Many people are facing difficult financial times in this rough economy.
The residents of the state of Florida are no different. When real
estate was booming and loans were easy to come by, the people who live
here bought as much as they could.
Now, many are stuck in a situation where they are unable to pay their
bills due to loss of a job or are not able to see their homes because
the value has decreased so significantly. When hard times come, many
people have to turn to bankruptcy in order to survive financially. The
good news for Florida residents is that it is one of the most liberal
states when it comes to bankruptcy laws.
Types of Bankruptcy
There different types of personal bankruptcy, Chapter 7 and Chapter 13.
There is also Chapter 11 and that is specifically for business owners.
Chapter 7 bankruptcy allows for all debt to be forgiven, as long as it
is unsecured debt such as credit cards and other personal debt.
Chapter 13 allows the debtor to repay some of your unsecured debt and
also pay on your secured debt. This is what is commonly used when a
person wants to keep their home but has fallen behind on their
payments. Chapter 13 will let you keep your home and avoid foreclosure
while you attempt to make up payments.
With Chapter 7, all of your unsecured debt is released. This includes
credit cards, medical bills and other personal debts. Chapter 7 is the
most common form of bankruptcy that is filed. All of the assets of the
debtor are taken by the court, except their home.
In Florida, homes are exempt from being taken in a bankruptcy. You may
also keep all your retirement income assets, cars and some other
assets. You may also be able to keep one or two credit cards. You just
have to go into an understanding with your credit card company that you
realize you have to continue making payments.

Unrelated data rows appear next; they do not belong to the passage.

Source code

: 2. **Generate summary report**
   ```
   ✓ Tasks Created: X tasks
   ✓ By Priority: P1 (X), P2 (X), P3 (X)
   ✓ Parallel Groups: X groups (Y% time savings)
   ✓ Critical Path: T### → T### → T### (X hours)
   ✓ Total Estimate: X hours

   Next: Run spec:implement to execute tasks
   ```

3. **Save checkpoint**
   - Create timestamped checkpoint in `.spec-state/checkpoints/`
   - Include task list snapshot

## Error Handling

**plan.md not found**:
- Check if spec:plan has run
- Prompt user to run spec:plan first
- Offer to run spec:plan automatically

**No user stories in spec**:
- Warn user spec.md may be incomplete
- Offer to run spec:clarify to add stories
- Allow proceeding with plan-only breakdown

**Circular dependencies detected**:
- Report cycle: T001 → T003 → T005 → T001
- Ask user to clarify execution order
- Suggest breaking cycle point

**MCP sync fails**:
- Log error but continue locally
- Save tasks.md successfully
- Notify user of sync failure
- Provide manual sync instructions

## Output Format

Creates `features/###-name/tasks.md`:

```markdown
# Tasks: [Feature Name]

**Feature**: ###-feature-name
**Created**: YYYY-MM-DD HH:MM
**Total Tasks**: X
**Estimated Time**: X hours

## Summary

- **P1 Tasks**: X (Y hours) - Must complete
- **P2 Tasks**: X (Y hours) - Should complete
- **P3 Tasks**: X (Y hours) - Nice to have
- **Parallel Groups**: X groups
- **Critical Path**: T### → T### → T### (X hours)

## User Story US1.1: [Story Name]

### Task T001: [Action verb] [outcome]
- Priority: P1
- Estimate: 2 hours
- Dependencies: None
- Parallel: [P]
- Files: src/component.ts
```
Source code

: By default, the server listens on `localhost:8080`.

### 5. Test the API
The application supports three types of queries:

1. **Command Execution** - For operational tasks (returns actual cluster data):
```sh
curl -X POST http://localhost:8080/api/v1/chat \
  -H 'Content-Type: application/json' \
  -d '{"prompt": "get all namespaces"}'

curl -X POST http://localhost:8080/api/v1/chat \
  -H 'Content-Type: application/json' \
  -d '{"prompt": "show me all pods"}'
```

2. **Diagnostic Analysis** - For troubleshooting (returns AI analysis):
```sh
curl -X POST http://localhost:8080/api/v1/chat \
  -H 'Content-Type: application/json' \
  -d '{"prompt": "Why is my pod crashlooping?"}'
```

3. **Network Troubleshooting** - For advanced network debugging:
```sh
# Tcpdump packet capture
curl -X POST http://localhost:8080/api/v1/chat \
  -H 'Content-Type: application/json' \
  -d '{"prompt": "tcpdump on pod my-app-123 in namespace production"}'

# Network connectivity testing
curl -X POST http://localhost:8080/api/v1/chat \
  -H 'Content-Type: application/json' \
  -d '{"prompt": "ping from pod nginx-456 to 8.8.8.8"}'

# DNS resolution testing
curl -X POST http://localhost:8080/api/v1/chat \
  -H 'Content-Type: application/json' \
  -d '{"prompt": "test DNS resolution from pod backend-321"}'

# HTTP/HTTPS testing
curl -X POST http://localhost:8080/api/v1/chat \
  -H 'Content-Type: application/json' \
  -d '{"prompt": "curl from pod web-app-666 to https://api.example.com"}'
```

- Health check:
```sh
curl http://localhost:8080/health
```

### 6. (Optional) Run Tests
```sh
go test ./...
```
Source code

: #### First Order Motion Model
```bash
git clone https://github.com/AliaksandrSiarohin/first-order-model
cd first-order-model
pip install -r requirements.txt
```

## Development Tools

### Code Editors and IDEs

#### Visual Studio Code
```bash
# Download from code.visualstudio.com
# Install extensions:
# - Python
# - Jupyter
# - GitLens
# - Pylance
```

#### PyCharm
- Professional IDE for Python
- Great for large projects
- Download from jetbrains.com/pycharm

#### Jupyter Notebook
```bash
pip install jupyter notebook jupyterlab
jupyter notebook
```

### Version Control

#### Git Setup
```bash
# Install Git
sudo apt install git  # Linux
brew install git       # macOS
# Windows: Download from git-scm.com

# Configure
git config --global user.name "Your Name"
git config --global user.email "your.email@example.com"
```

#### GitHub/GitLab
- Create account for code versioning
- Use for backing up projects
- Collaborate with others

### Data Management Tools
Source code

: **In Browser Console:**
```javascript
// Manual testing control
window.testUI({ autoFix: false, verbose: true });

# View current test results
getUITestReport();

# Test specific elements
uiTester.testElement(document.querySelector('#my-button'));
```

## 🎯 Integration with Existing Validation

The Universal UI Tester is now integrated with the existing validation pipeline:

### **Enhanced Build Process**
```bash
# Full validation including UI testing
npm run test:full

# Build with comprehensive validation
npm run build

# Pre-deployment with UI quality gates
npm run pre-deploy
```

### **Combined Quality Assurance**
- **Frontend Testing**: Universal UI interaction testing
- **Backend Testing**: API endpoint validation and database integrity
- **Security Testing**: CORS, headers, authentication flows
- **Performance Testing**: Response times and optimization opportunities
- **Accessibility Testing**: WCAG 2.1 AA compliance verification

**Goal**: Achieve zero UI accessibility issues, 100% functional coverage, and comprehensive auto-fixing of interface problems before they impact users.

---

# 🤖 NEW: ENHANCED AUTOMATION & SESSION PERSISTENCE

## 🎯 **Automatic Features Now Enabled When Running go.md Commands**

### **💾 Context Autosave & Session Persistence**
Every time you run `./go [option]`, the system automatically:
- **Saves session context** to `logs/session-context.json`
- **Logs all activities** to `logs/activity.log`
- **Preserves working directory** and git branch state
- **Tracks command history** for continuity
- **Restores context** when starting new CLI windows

With Chapter 13 allows you to save your home from being foreclosed on
and allows most of your unsecured debt to be forgiven. Your secured
debt will not be forgiven.
The process for filing bankruptcy can be lengthy and take between four
to six months from start to finish. Paperwork must be filed with the
courts and a hearing takes place before anything can be approved.
Effect on Credit
The bankruptcy will stay on your credit report for ten years, but you
may be able to establish credit in two years from the time of your
bankruptcy. Unfortunately, you credit will be damaged for a few years
directly proceeding your bankruptcy.
While you may be able to keep a credit card, it will be very difficult
to open a new one or get a new loan for a car or home. You will have to
remain diligent and make payments on time during your bankruptcy to
ensure your credit improves over time.
What Can Prevent You from Filing
You may not be able to file for Chapter 13 bankruptcy if the courts do
not find your plan to be workable. If you do not make enough money for
the plan to work, they may deny your request and make you file for
Chapter 7. Filing bankruptcy is a right under the Constitution so there
is nothing truly preventing you from filing.